O PAPA BENTO XVI E A FAMÍLIA

No V Encontro Mundial das Famílias, realizado o ano passado em Valência (Espanha), o Papa Bento XVI afirmou: “A família, fundada no matrimônio indissolúvel entre um homem e uma mulher, é o âmbito no qual o ser humano pode nascer com dignidade, crescer e desenvolver-se de maneira integral”.

Ao defender, uma vez mais, a visão cristã da família, o Papa se baseia, não só na doutrina da Igreja Católica, como também na experiência humana da sua longa vida.

Joseph Ratzinger nasceu no dia 16 de Abril de 1927, em Marktl am Inn, perto do santuário mariano de Altötting, na Baviera (Sul da Alemanha). Aquele dia era Sábado Santo e, no dia seguinte, o pequeno Joseph foi batizado com a água benta na noite pascal. A vida do futuro Papa mergulhava assim, desde o início, no mistério da Páscoa.

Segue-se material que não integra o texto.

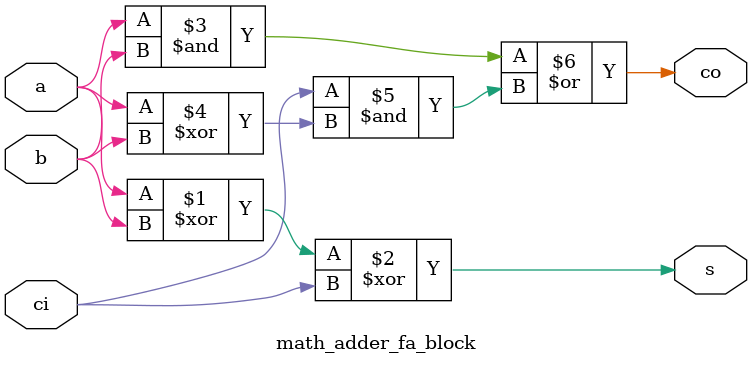
<source format=v>
`timescale 1ns / 1ps
`default_nettype none

module math_adder_fa_block( input wire a,      // a
								    input wire b,      // b
								    input wire ci,     // carry in
								    output wire s,     // sum
								    output wire co );  // carry out
 
    assign s = a ^ b ^ ci;
    assign co = a & b | ci & (a ^ b);
 
endmodule
</source>
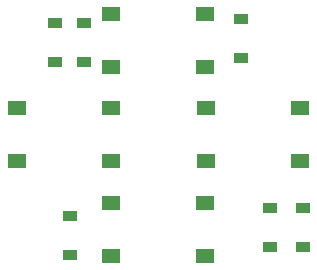
<source format=gbr>
%TF.GenerationSoftware,KiCad,Pcbnew,6.0.11+dfsg-1*%
%TF.CreationDate,2023-02-19T01:13:16+01:00*%
%TF.ProjectId,Controller,436f6e74-726f-46c6-9c65-722e6b696361,rev?*%
%TF.SameCoordinates,Original*%
%TF.FileFunction,Paste,Bot*%
%TF.FilePolarity,Positive*%
%FSLAX46Y46*%
G04 Gerber Fmt 4.6, Leading zero omitted, Abs format (unit mm)*
G04 Created by KiCad (PCBNEW 6.0.11+dfsg-1) date 2023-02-19 01:13:16*
%MOMM*%
%LPD*%
G01*
G04 APERTURE LIST*
%ADD10R,1.200000X0.900000*%
%ADD11R,1.550000X1.300000*%
G04 APERTURE END LIST*
D10*
%TO.C,D2*%
X126238000Y-87000000D03*
X126238000Y-83700000D03*
%TD*%
%TO.C,D3*%
X106500000Y-87650000D03*
X106500000Y-84350000D03*
%TD*%
%TO.C,D4*%
X107750000Y-71300000D03*
X107750000Y-68000000D03*
%TD*%
%TO.C,D6*%
X105250000Y-71300000D03*
X105250000Y-68000000D03*
%TD*%
D11*
%TO.C,SW1*%
X125975000Y-79750000D03*
X118025000Y-79750000D03*
X118025000Y-75250000D03*
X125975000Y-75250000D03*
%TD*%
%TO.C,SW3*%
X109975000Y-79750000D03*
X102025000Y-79750000D03*
X109975000Y-75250000D03*
X102025000Y-75250000D03*
%TD*%
%TO.C,SW4*%
X110025000Y-71750000D03*
X117975000Y-71750000D03*
X117975000Y-67250000D03*
X110025000Y-67250000D03*
%TD*%
%TO.C,SW5*%
X110025000Y-83250000D03*
X117975000Y-83250000D03*
X117975000Y-87750000D03*
X110025000Y-87750000D03*
%TD*%
D10*
%TO.C,D1*%
X121000000Y-71000000D03*
X121000000Y-67700000D03*
%TD*%
%TO.C,D5*%
X123500000Y-87000000D03*
X123500000Y-83700000D03*
%TD*%
M02*

</source>
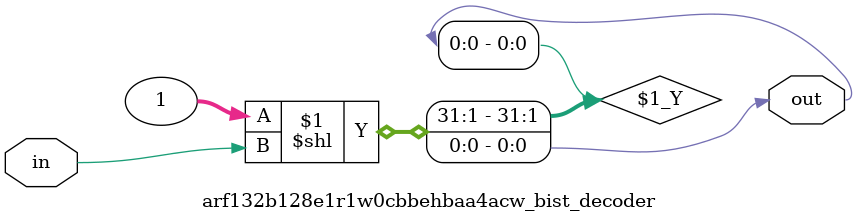
<source format=sv>

`ifndef ARF132B128E1R1W0CBBEHBAA4ACW_BIST_DECODER_SV
`define ARF132B128E1R1W0CBBEHBAA4ACW_BIST_DECODER_SV

module arf132b128e1r1w0cbbehbaa4acw_bist_decoder # (
  parameter IN_WIDTH  = 1,
  parameter OUT_WIDTH = 1
)
(
  input  logic [IN_WIDTH-1:0]  in,
  output logic [OUT_WIDTH-1:0] out
);
  
  assign out = 'b1 << in;

endmodule // arf132b128e1r1w0cbbehbaa4acw_bist_decoder

`endif // ARF132B128E1R1W0CBBEHBAA4ACW_BIST_DECODER_SV
</source>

O pai, chamado também Joseph Ratzinger, era comissário da polícia; provinha de uma família de agricultores, de modestas condições econômicas. A mãe, de nome Maria, era filha de artesãos do Tirol; quando solteira, trabalhara como cozinheira; depois de casar, dedicou-se inteiramente aos cuidados da família e do lar. O casal teve três filhos: Maria, nascida em 1921, George (1924), que também seria padre e excelente músico, e Joseph. Os pais levavam uma vida simples e austera, evitando despesas supérfluas, para que os filhos pudessem estudar.

Quando o pequeno Joseph tinha dois anos, a família mudou-se para Traunstein, uma pequena localidade perto da fronteira com a Áustria, a trinta quilômetros de Salzburgo, a cidade de Mozart. Até hoje, Bento XVI gosta de tocar, ao piano, a música de Mozart. Neste ambiente, o futuro Papa recebeu sua primeira formação cristã, humana e cultural.

Foram tempos difíceis, na Alemanha. Em 1933, Hitler chegou ao poder, liderando o partido nazista, hostil à Igreja Católica. Joseph Ratzinger, o pai, crítico do regime nazista, ajudava os sacerdotes que sabia estarem em perigo. O jovem Joseph viu os nazistas açoitarem o padre de sua paróquia.

Ao falar da família, o Papa Bento XVI lembra o amor dos seus pais. No encerramento do V Encontro Mundial das Famílias, disse: “A alegria amorosa com que os nossos pais nos acolheram e acompanharam nos primeiros passos, neste mundo, é como um sinal sacramental do amor de Deus, do qual procedemos”.

O Papa lembrou também o direito e o dever dos pais cristãos transmitirem aos filhos a sua fé: “A família cristã transmite a fé quando os pais ensinam os seus filhos a rezar e rezam com eles; quando os aproximam dos sacramentos e os vão introduzindo na vida da Igreja; quando todos se reúnem para ler a Bíblia, iluminando a vida familiar à luz da fé”.